_Instructions for the task_
Your answer must be every line of the data below that holds the string "tasks", copied exactly.

_Records to use_
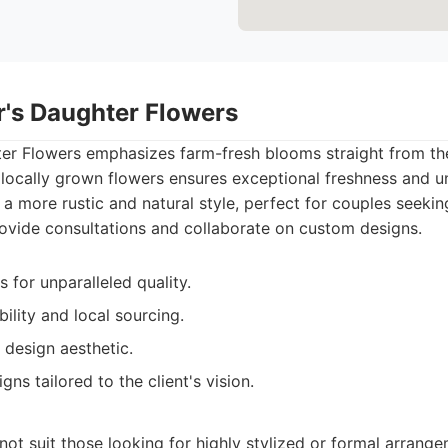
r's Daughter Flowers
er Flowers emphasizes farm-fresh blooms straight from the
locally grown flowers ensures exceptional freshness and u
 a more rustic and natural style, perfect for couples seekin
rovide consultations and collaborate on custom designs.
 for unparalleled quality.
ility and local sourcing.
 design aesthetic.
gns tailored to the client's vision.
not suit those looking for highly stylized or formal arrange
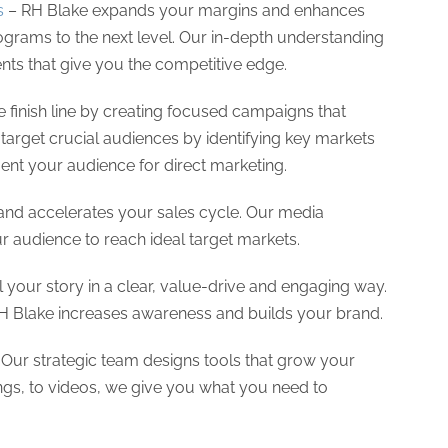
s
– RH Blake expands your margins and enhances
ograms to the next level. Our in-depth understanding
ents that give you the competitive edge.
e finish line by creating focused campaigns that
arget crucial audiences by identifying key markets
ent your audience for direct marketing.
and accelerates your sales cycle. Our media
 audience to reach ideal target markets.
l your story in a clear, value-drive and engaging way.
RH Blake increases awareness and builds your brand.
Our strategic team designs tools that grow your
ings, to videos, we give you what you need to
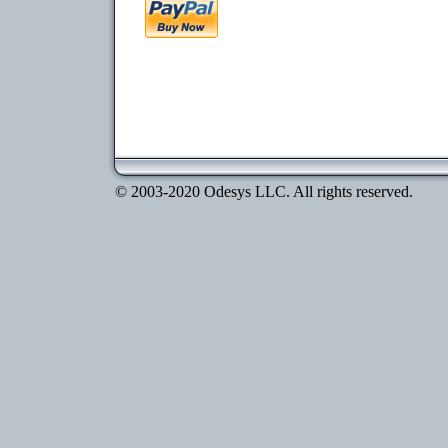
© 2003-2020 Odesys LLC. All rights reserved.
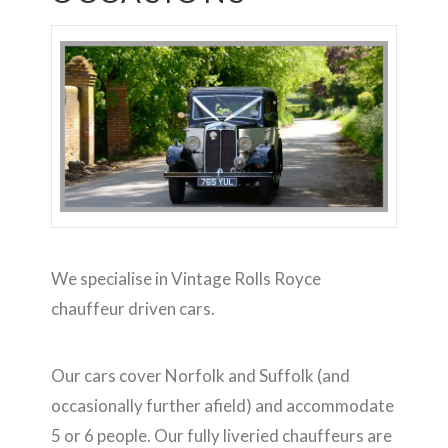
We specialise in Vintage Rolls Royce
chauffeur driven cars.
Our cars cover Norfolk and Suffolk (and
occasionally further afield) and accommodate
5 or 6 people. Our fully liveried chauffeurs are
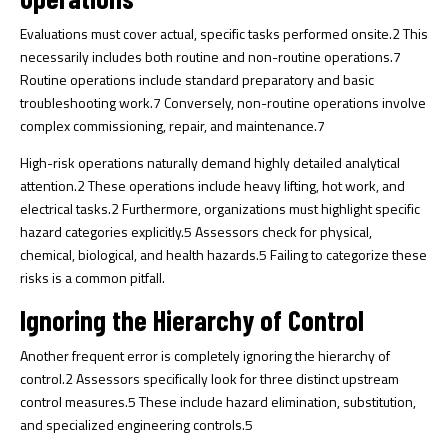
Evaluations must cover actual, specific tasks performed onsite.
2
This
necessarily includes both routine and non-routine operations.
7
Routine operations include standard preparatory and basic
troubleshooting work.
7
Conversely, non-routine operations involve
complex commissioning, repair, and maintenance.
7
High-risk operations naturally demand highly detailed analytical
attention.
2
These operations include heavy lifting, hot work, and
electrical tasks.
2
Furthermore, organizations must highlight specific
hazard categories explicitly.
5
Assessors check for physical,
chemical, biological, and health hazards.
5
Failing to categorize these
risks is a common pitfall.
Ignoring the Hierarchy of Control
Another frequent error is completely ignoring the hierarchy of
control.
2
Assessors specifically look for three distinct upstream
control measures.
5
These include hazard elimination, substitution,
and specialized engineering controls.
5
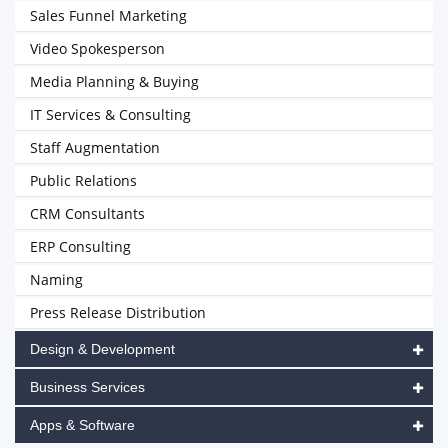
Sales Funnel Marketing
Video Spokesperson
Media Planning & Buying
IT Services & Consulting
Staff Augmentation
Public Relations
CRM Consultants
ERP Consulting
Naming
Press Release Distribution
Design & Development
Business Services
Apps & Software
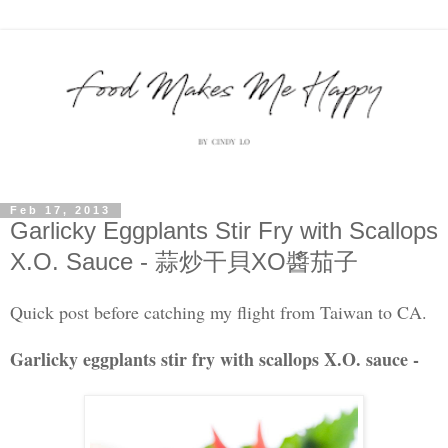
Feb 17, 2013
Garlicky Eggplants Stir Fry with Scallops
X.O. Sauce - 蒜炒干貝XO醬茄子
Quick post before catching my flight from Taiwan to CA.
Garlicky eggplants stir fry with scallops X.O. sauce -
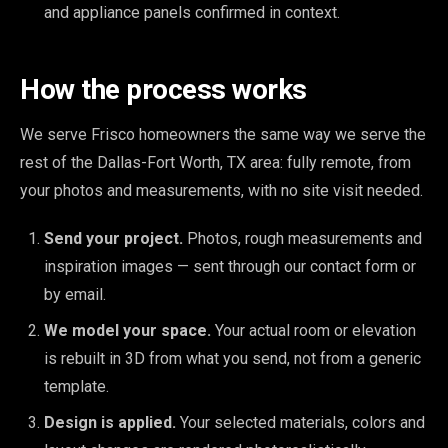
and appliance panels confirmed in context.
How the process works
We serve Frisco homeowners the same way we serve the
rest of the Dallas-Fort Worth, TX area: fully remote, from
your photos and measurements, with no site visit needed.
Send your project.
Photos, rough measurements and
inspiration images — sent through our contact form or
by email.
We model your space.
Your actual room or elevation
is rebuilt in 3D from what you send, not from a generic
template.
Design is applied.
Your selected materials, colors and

_Exercise output_
Evaluations must cover actual, specific tasks performed onsite.
electrical tasks.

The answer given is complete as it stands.